Being admitted to a school that you’re not qualified for is a recipe for disaster. I’ll never forget a young AA man with whom I worked in a medical library before I went to medical school. He had gone to a very low-level, non-competitive college in the early 1980s - I think it was West Chester, which back then anyone could get into. From there, he got into Penn Med - one of the most competitive med schools in the country. I bet that Penn had never taken anyone from West Chester. But he just didn’t have the innate ability to get through. The school gave him a lot of extra tutoring, let him repeat years, but after 4 years he had not been able to complete the first two years. He then got hired by the medical library I was working for. The top job in the underpaid intellectual basement sweat shop there was reading medical journals and abstracting and indexing them for drug companies. Most of the people doing it were women with BAs or MAs in science fields. He had a BA in a science field, and had had four years trying to get through the first two years at Penn Med, and yet he could not be trained to do that job - he just did not have the innate ability to understand a medical journal article, summarize it, and write down the most important topics covered in it. So they had him be a screener - his job was to screen articles for certain key words, and then send them to the abstractors to be analysed. He was the nicest guy, and he probably would have made a good physician - not a great one, but good enough. If he had gone to a low level med school, he probably would have gotten through. Being admitted to Penn Med was the worst thing that could have happened to him. He wasted four years, probably incurred a lot of debt, and didn’t wind up with an MD.

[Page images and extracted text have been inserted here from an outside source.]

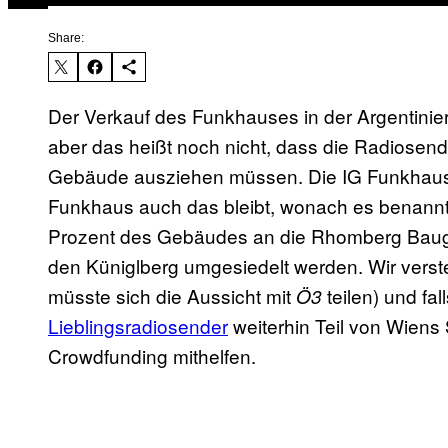
Share:
​Der Verkauf des Funkhauses in der Argentinier
aber das heißt noch nicht, dass die Radiosen
Gebäude ausziehen müssen. Die IG Funkhaus 
Funkhaus auch das bleibt, wonach es benann
Prozent des Gebäudes an die Rhomberg Baug
den Küniglberg umgesiedelt werden. Wir verste
müsste sich die Aussicht mit
teilen) und fa
Ö3
Lieblingsradiosender
​ weiterhin Teil von Wiens 
Crowdfunding mithelfen.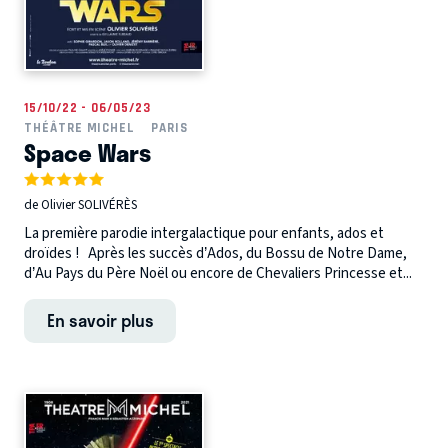
15/10/22 - 06/05/23
THÉÂTRE MICHEL
PARIS
Space Wars
de Olivier SOLIVÉRÈS
La première parodie intergalactique pour enfants, ados et
droïdes ! Après les succès d’Ados, du Bossu de Notre Dame,
d’Au Pays du Père Noël ou encore de Chevaliers Princesse et...
En savoir plus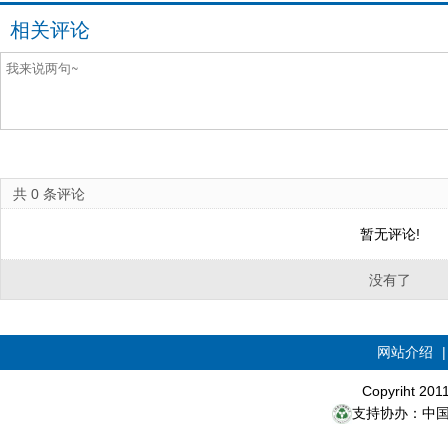
相关评论
共
0
条评论
暂无评论!
没有了
网站介绍
Copyriht 20
支持协办：中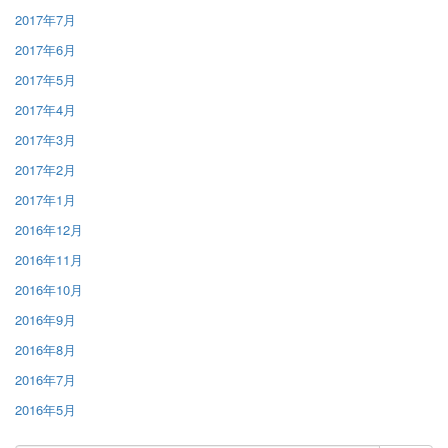
2017年7月
2017年6月
2017年5月
2017年4月
2017年3月
2017年2月
2017年1月
2016年12月
2016年11月
2016年10月
2016年9月
2016年8月
2016年7月
2016年5月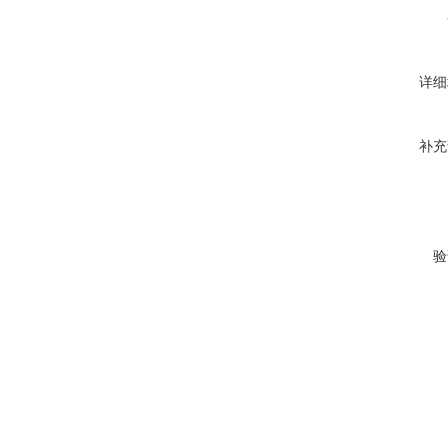
详细
补充
验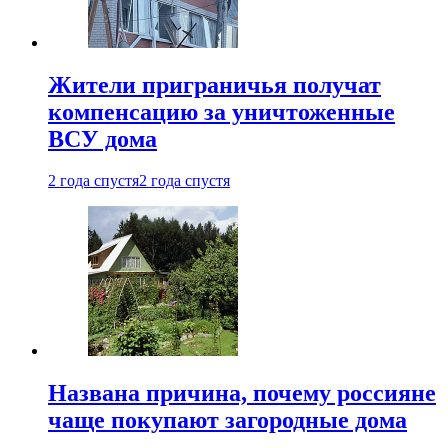
Жители приграничья получат
компенсацию за уничтоженные
ВСУ дома
2 года спустя
2 года спустя
Названа причина, почему россияне
чаще покупают загородные дома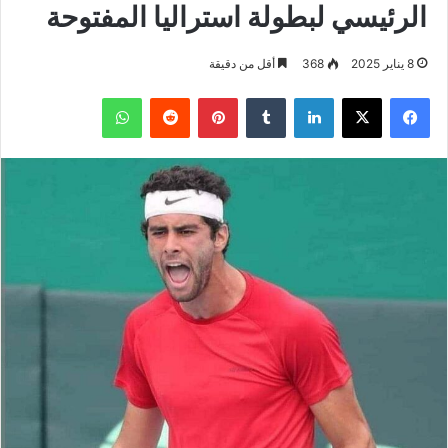
الرئيسي لبطولة استراليا المفتوحة
8 يناير 2025
368
أقل من دقيقة
فيسبوك
‫X
لينكدإن
بينتيريست
واتساب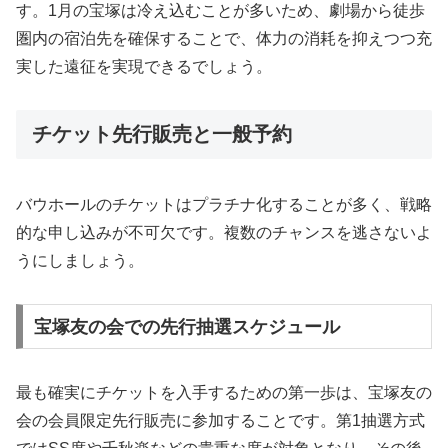
す。1月の宝塚は冷え込むことが多いため、劇場から徒歩
圏内の宿泊先を確保することで、体力の消耗を抑えつつ充
実した遠征を実現できるでしょう。
チケット先行販売と一般予約
バウホールのチケットはプラチナ化することが多く、戦略
的な申し込みが不可欠です。複数のチャンスを逃さないよ
うにしましょう。
宝塚友の会での先行抽選スケジュール
最も確実にチケットを入手するための第一歩は、宝塚友の
会の会員限定先行販売に参加することです。第1抽選方式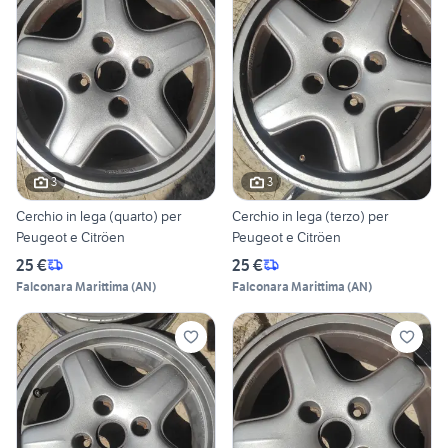
3
3
Cerchio in lega (quarto) per
Cerchio in lega (terzo) per
Peugeot e Citröen
Peugeot e Citröen
25 €
25 €
Falconara Marittima
(
AN
)
Falconara Marittima
(
AN
)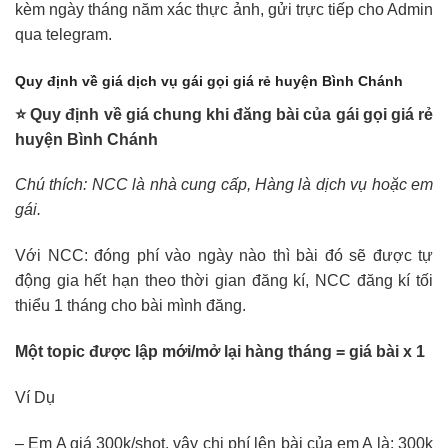
kèm ngày tháng năm xác thực ảnh, gửi trực tiếp cho Admin
qua telegram.
Quy định về giá dịch vụ gái gọi giá rẻ huyện Bình Chánh
⭐ Quy định về giá chung khi đăng bài của gái gọi giá rẻ
huyện Bình Chánh
Chú thích: NCC là nhà cung cấp, Hàng là dịch vụ hoặc em
gái.
Với NCC: đóng phí vào ngày nào thì bài đó sẽ được tự
động gia hết hạn theo thời gian đăng kí, NCC đăng kí tối
thiểu 1 tháng cho bài mình đăng.
Một topic được lập mới/mở lại hàng tháng = giá bài x 1
Ví Dụ
– Em A giá 300k/shot, vậy chi phí lên bài của em A là: 300k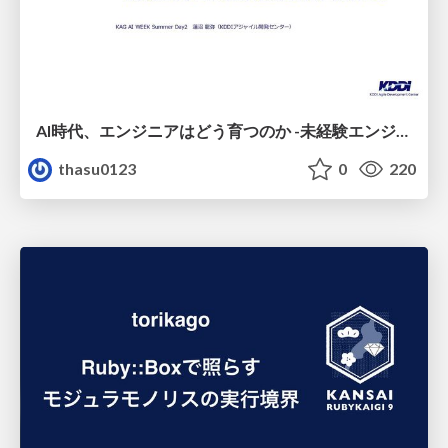
AI時代、エンジニアはどう育つのか -未経験エンジニアの成長を間近で見て考えたこと-
thasu0123
0
220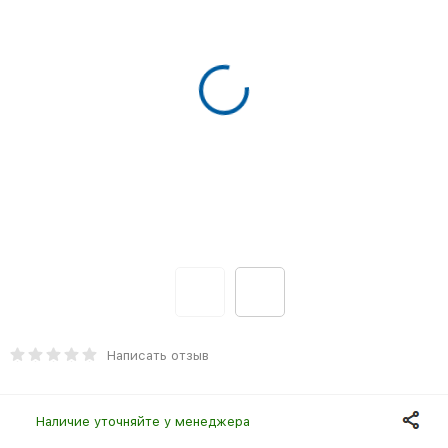
Написать отзыв
Наличие уточняйте у менеджера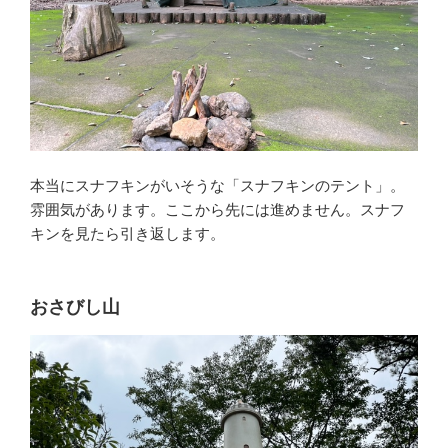
本当にスナフキンがいそうな「スナフキンのテント」。
雰囲気があります。ここから先には進めません。スナフ
キンを見たら引き返します。
おさびし山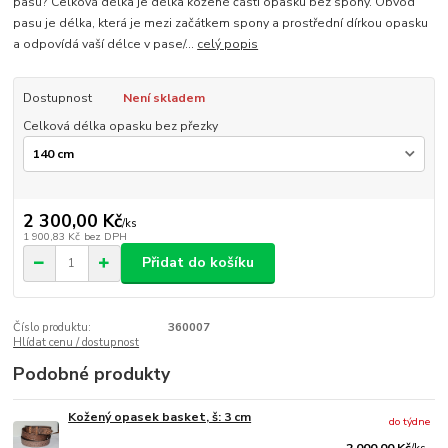
pasu? Celková délka je délka kožené části opasku bez spony. Obvod
pasu je délka, která je mezi začátkem spony a prostřední dírkou opasku
a odpovídá vaší délce v pase/...
celý popis
Dostupnost
Není skladem
Celková délka opasku bez přezky
2 300,00 Kč
/
ks
1 900,83 Kč
bez DPH
Přidat do košíku
Číslo produktu:
360007
Hlídat cenu / dostupnost
Podobné produkty
Kožený opasek basket, š: 3 cm
do týdne
2 000,00 Kč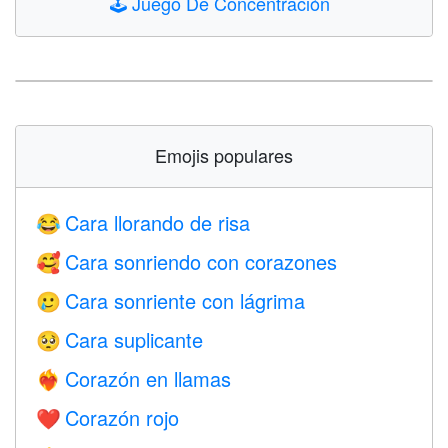
🕹️
Juego De Concentración
Emojis populares
Cara llorando de risa
😂
Cara sonriendo con corazones
🥰
Cara sonriente con lágrima
🥲
Cara suplicante
🥺
Corazón en llamas
❤️‍🔥
Corazón rojo
❤️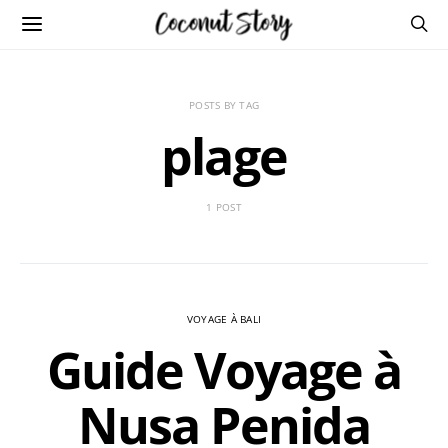
POSTS BY TAG
plage
1 POST
VOYAGE À BALI
Guide Voyage à
Nusa Penida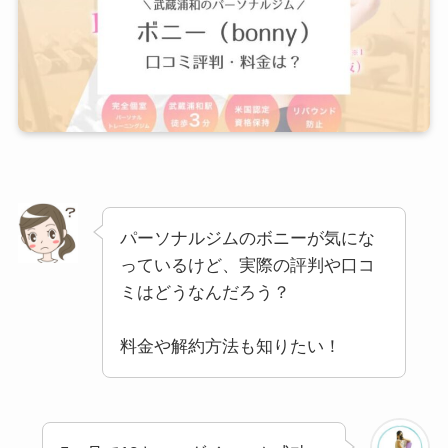
パーソナルジムのボニーが気にな
っているけど、実際の評判や口コ
ミはどうなんだろう？
料金や解約方法も知りたい！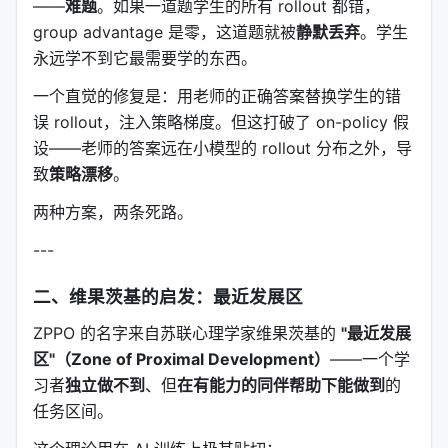
——
难题
。如果一道题学生的所有 rollout 都错，
group advantage 是零，这道题就被
静默丢弃
。学生
永远学不到它最需要学的东西。
一个直觉的修复是：用老师的正确答案替换学生的错
误 rollout，注入策略梯度。但这打破了 on-policy 假
设——老师的答案远在小模型的 rollout 分布之外，导
致
策略漂移
。
两种方案，两条死路。
---
二、维果茨基的启发：最近发展区
ZPPO 的名字来自苏联心理学家维果茨基的
"最近发展
区"（Zone of Proximal Development）
——一个学
习者
独立做不到
、但
在有能力的同伴帮助下能做到
的
任务区间。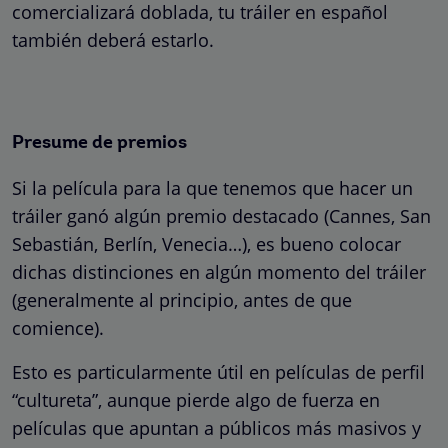
comercializará doblada, tu tráiler en español
también deberá estarlo.
Presume de premios
Si la película para la que tenemos que hacer un
tráiler ganó algún premio destacado (Cannes, San
Sebastián, Berlín, Venecia…), es bueno colocar
dichas distinciones en algún momento del tráiler
(generalmente al principio, antes de que
comience).
Esto es particularmente útil en películas de perfil
“cultureta”, aunque pierde algo de fuerza en
películas que apuntan a públicos más masivos y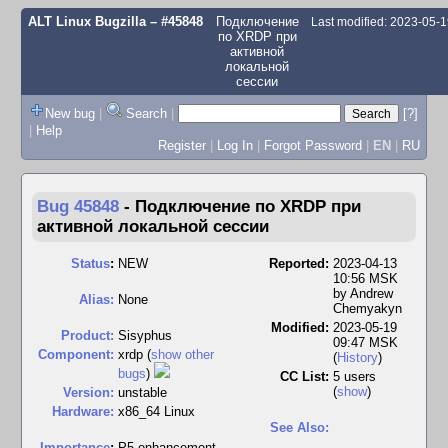
ALT Linux Bugzilla
– #45848
Подключение
Last modified: 2023-05-
по XRDP при
активной
локальной
сессии
New bug
|
Search
|
[?]
|
Help
Register
|
Log In
|
Forgot Password
|
EN
|
RU
Bug 45848
-
Подключение по XRDP при
активной локальной сессии
Status
:
NEW
Reported:
2023-04-13
10:56 MSK
by
Andrew
Alias:
None
Chemyakyn
Modified:
2023-05-19
Product:
Sisyphus
09:47 MSK
Component:
xrdp (
show other
(
History
)
bugs
)
CC List:
5 users
(
show
)
Version:
unstable
Hardware:
x86_64 Linux
See Also:
I
mportance
:
P5 enhancement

Just because you’re the valedictorian in a noncompetitive high school, doesn’t mean you have the innate ability to succeed at a highly competitive university. I’m not saying that that applies to every one of those kids - they should be proud that they did the work to become valedictorians. But their inability to succeed in highly competitive college settings isn’t necessarily a reflection of BPS schools. Most of the kids admitted to highly competitive colleges have top grades, a string of 5s on AP exams, and 99th % SATs. These valedictorians surely didn’t have those AP and SAT grades, so how could you expect them to achieve at a college where 99th% achievement was the norm? And with most of the high achieving kids going to other schools, including BPS exam schools which DO provide a level of education that prepares kids for the most competitive universities, BPS public schools’ top classes were being run to meet the level of the kids in those classes. They had AP classes - but they had to go more slowly through the material, at the level and speed that the kids could absorb. What else could they do? Their mission is to teach the kids who are there in those schools, and that’s as fast as those kids could learn college level material.
It’s not necessarily the BPS school system that failed those valedictorians. Life isn’t fair. Not everyone is born with the same abilities as everyone else. There are some steps that BPS could take to make sure that all kids who are able, are identified early for prep programs to get into the exam schools - and they’re already taking some of them. But even if every child who is able to perform at the highest academic level is identified and steered into more challenging programs, that won’t change the fact that the top student at the regular BPS high school is not able to achieve at the most competitive colleges - in fact, it will make it less likely.